Bajo la vigencia de la Lec 2000 se han enfrentado a las condenas de futuro las sentencia del T.S. de 2 de noviembre de 2005 y de 20 de julio de 2009 , ambas para negar la posibilidad de realizar una condena de daños futuros, destacando ambas sentencias que la jurisprudencia existente bajo la vigencia de la Lec 1881 " era más flexible que la nueva configuración legal ( en el art.220 Lec 2000 )".
La Sala considera que no cabe la condena de futuro que se pretende en el recurso por más que puedan ser entendibles las razones que apoyan al recurrente para postular la condena.
Y no lo es porque su pretensión no tiene cabida en el art. 220 Lec. Primero porque es dudoso que se puedan calificar de prestaciones periódicas las que pueda abonar el fiador por incumplimiento del deudor principal. Pero en segundo lugar y sobre todo porque nos encontramos ante una acción de reembolso ("pagar por el deudor") y eso exige no ya el mero vencimiento de las amortizaciones periódicas, sino su pago por el fiador, lo que conlleva un enjuiciamiento que resultaría impropio en el proceso de ejecución.

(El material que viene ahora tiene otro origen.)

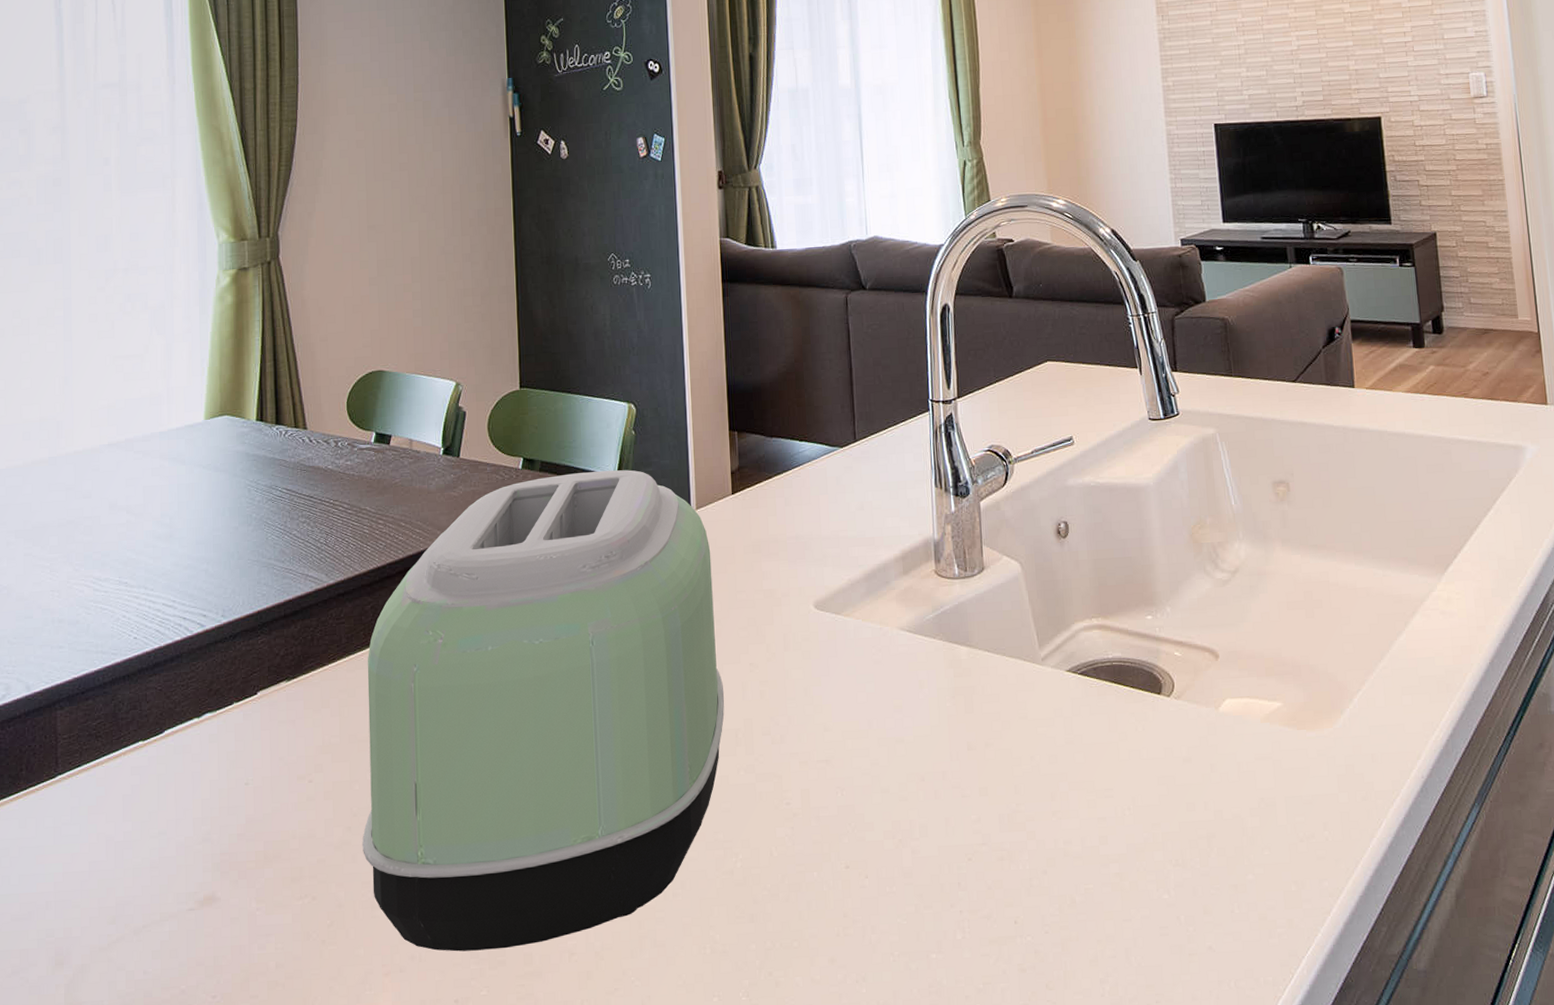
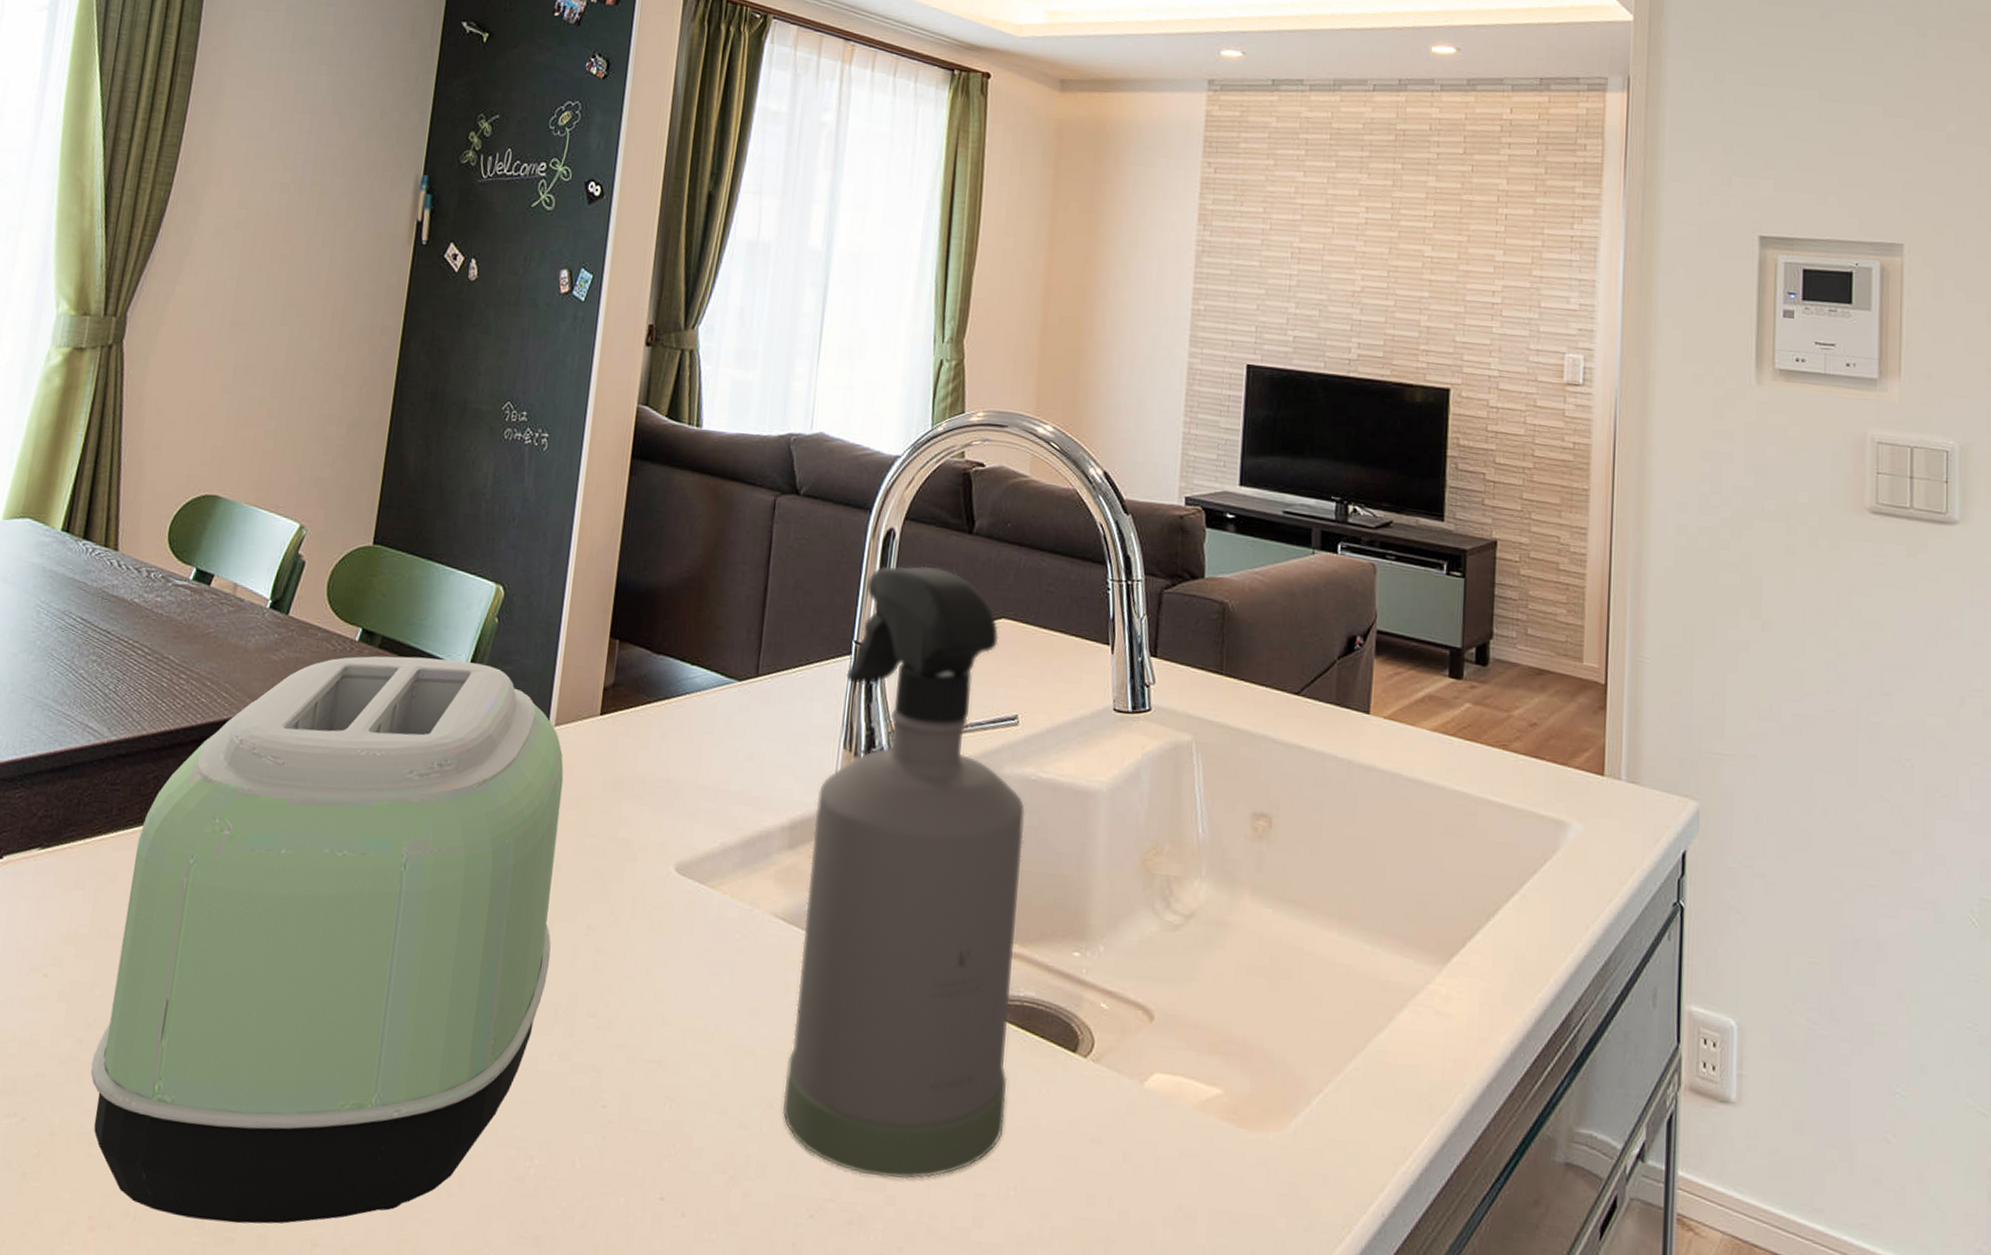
spray bottle: none [921,329,1113,820] -> present [782,566,1025,1179]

Ello es así por cuanto dentro de las finalidades que pueden fundar el art. 220 Lec , la economía procesal o la preventiva, el legislador ha centrado la posibilidad sólo en la primera de ellas, de manera que mediando la condición de que el fiador pague al acreedor las amortizaciones periódicas futuras, no es factible imponer la condena al deudor principal a que resarza ya preventivamente al fiador.

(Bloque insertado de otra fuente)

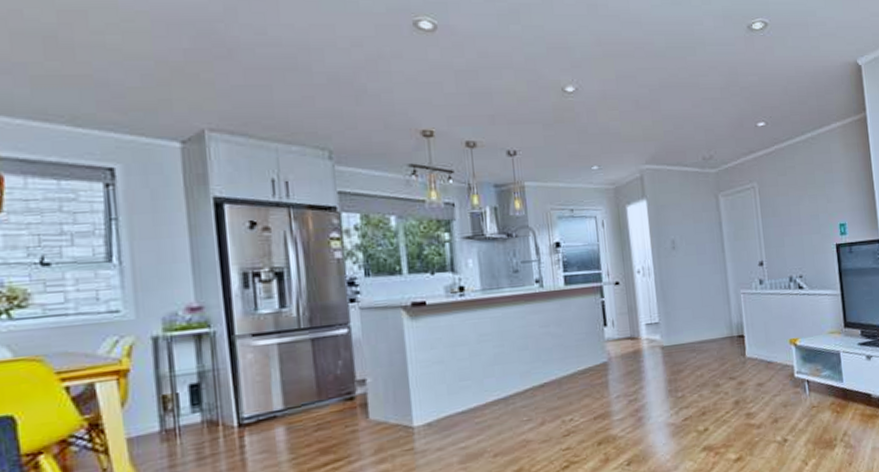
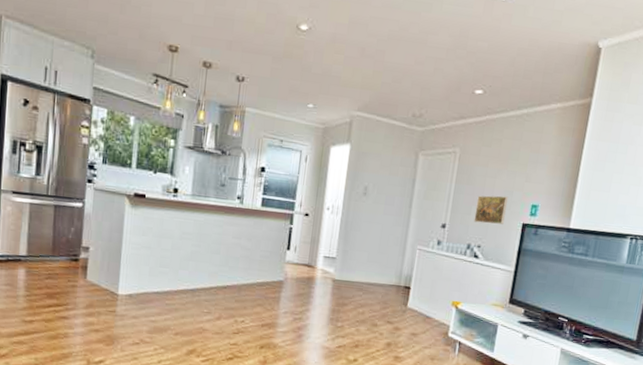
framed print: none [786,221,818,253] -> present [473,195,509,224]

No obstante la desestimación la Sala considera que existen razones jurídicas que justifican dudas que fundan la no imposición de costas.

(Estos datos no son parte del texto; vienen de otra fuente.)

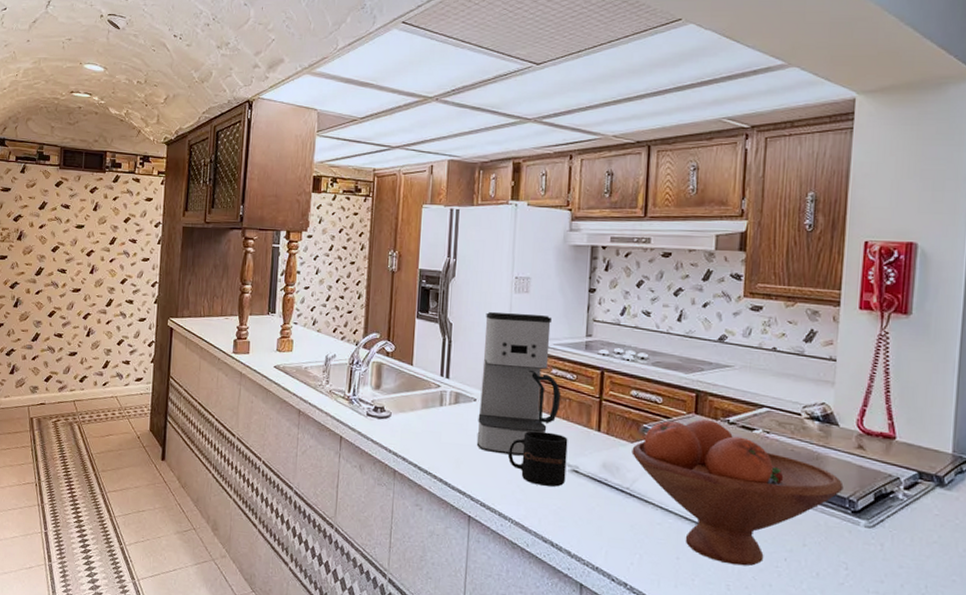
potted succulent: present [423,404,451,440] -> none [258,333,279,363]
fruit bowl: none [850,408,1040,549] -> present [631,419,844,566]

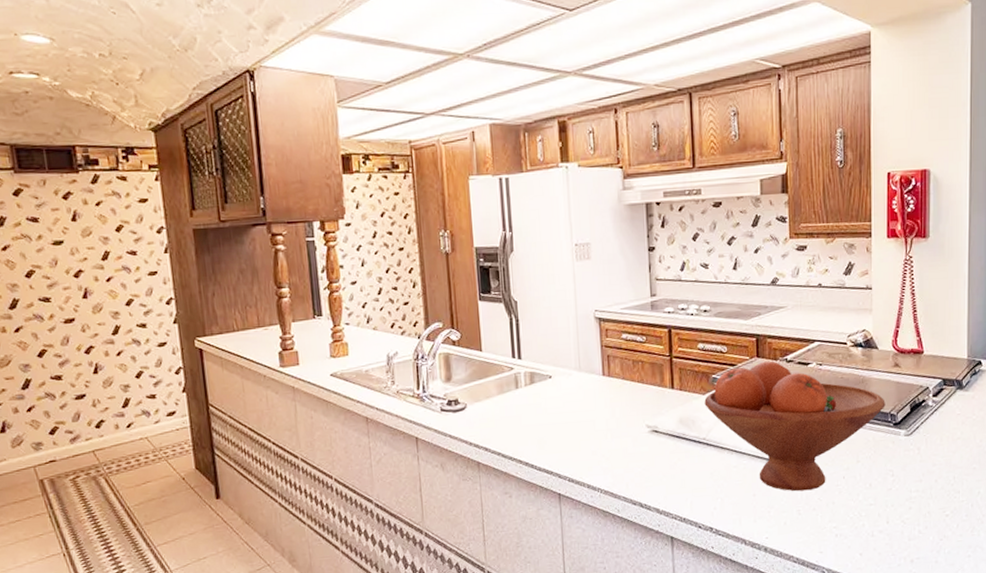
coffee maker: present [476,312,561,456] -> none [550,280,634,428]
mug: present [508,431,568,487] -> none [590,397,647,451]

Vistos los artículos citados y demás disposiciones de pertinente y general aplicación
Fallo
Se desestima el recurso de apelación interpuesto por D. Juan contra la sentencia de fecha 25 de septiembre de 2009 dictada por el Juzgado de Primera Instancia nº 19 de Zaragoza recaída en el juicio declarativo ordinario tramitado en dicho Juzgado con el nº 301/09 , sentencia que se confirma en su integridad, sin hacerse una especial imposición de las costas causadas en esta alzada.
Así, por esta nuestra Sentencia, lo pronunciamos, mandamos y firmamos.
PUBLICACION.- Dada y pronunciada fue la anterior Sentencia por los Ilmos. Sres. Magistrados que la firman y leída por el/la Ilmo. Magistrado Ponente en el mismo día de su fecha, uniéndose certificación a los autos, de lo que yo el/la Secretario, doy fe.
DILIGENCIA.- Contra esta resolución no cabe recurso.